[Material for this exercise start]

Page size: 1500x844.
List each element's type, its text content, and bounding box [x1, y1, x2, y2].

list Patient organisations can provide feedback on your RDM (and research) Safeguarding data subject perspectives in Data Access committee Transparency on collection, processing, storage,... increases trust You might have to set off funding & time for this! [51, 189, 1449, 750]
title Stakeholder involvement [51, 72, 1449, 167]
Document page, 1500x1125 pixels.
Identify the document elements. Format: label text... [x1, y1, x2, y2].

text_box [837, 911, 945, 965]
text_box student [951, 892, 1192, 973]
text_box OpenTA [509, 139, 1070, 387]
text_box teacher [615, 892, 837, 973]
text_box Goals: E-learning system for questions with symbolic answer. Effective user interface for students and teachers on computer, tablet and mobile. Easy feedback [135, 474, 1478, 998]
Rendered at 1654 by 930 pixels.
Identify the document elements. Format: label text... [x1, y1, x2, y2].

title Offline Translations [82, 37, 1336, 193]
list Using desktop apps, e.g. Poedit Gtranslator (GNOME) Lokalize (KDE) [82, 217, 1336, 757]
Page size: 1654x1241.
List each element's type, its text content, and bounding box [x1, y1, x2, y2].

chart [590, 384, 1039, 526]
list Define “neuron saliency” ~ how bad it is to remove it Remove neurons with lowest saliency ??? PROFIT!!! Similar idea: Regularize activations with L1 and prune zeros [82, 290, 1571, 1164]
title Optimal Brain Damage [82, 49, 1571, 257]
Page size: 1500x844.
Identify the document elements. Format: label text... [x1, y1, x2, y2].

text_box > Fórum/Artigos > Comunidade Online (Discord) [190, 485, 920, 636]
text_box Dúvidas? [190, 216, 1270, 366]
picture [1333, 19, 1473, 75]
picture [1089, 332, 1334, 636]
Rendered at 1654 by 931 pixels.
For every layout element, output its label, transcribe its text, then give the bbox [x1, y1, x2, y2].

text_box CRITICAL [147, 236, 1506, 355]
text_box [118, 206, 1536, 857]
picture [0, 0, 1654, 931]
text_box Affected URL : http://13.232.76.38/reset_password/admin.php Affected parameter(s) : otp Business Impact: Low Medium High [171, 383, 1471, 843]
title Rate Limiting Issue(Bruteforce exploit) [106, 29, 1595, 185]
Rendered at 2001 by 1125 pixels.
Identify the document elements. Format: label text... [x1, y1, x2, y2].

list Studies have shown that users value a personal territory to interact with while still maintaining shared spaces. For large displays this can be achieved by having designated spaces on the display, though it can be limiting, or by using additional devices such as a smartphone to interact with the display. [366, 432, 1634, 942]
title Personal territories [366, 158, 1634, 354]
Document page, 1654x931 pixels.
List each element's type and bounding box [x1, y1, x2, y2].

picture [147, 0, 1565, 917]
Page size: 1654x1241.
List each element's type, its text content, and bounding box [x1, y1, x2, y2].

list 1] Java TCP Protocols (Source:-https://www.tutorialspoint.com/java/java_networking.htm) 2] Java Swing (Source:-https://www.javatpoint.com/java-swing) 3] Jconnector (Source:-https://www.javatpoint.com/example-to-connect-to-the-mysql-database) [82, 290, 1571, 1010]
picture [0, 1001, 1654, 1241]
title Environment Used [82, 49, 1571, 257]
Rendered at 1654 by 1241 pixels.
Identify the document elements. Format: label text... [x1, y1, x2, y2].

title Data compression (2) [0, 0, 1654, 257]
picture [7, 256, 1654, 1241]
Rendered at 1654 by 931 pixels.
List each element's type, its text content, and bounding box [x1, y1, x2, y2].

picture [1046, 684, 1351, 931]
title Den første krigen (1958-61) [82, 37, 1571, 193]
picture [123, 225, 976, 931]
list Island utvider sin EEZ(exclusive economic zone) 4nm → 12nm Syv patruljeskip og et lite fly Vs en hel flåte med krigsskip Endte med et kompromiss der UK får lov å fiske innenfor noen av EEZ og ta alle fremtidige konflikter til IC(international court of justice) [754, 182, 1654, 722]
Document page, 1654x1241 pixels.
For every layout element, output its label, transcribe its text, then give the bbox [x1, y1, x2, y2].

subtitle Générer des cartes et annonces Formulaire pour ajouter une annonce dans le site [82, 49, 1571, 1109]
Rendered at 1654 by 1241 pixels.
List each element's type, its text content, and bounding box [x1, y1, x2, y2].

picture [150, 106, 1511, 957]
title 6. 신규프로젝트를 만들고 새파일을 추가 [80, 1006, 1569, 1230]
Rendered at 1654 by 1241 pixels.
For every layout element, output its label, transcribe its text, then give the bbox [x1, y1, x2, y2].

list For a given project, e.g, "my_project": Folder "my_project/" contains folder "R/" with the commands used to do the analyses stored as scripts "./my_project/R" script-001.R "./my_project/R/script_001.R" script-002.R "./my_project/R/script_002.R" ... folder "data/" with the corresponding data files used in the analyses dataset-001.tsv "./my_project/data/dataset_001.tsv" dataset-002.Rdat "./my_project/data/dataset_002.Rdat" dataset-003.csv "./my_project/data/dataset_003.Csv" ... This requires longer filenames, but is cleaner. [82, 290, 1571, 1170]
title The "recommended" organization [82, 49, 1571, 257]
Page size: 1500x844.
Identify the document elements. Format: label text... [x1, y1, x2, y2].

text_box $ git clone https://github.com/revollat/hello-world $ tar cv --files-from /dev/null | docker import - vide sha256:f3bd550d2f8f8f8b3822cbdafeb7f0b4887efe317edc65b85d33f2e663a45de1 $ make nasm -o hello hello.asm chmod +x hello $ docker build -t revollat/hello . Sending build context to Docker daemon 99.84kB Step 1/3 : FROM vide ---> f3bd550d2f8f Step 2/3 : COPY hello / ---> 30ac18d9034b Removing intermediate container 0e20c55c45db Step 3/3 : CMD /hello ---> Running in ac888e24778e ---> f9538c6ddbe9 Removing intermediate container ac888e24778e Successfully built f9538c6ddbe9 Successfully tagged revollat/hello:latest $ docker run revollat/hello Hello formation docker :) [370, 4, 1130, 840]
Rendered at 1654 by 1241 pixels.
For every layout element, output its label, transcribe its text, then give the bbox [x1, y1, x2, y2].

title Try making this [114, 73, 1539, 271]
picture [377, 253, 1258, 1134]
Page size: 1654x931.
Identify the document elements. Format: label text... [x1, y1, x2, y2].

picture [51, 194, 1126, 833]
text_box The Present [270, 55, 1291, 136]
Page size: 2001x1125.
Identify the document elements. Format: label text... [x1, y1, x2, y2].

[Material for this exercise end]

Copy everything from the start of the records down through the line containing "text_box Goals: E-learning", replacing "bounding box" with "enclosing rectangle" and leaving all else unchanged.

**Output of the exercise**
Page size: 1500x844.
List each element's type, its text content, and enclosing rectangle [x1, y1, x2, y2].

list Patient organisations can provide feedback on your RDM (and research) Safeguarding data subject perspectives in Data Access committee Transparency on collection, processing, storage,... increases trust You might have to set off funding & time for this! [51, 189, 1449, 750]
title Stakeholder involvement [51, 72, 1449, 167]
Document page, 1500x1125 pixels.
Identify the document elements. Format: label text... [x1, y1, x2, y2].

text_box [837, 911, 945, 965]
text_box student [951, 892, 1192, 973]
text_box OpenTA [509, 139, 1070, 387]
text_box teacher [615, 892, 837, 973]
text_box Goals: E-learning system for questions with symbolic answer. Effective user interface for students and teachers on computer, tablet and mobile. Easy feedback [135, 474, 1478, 998]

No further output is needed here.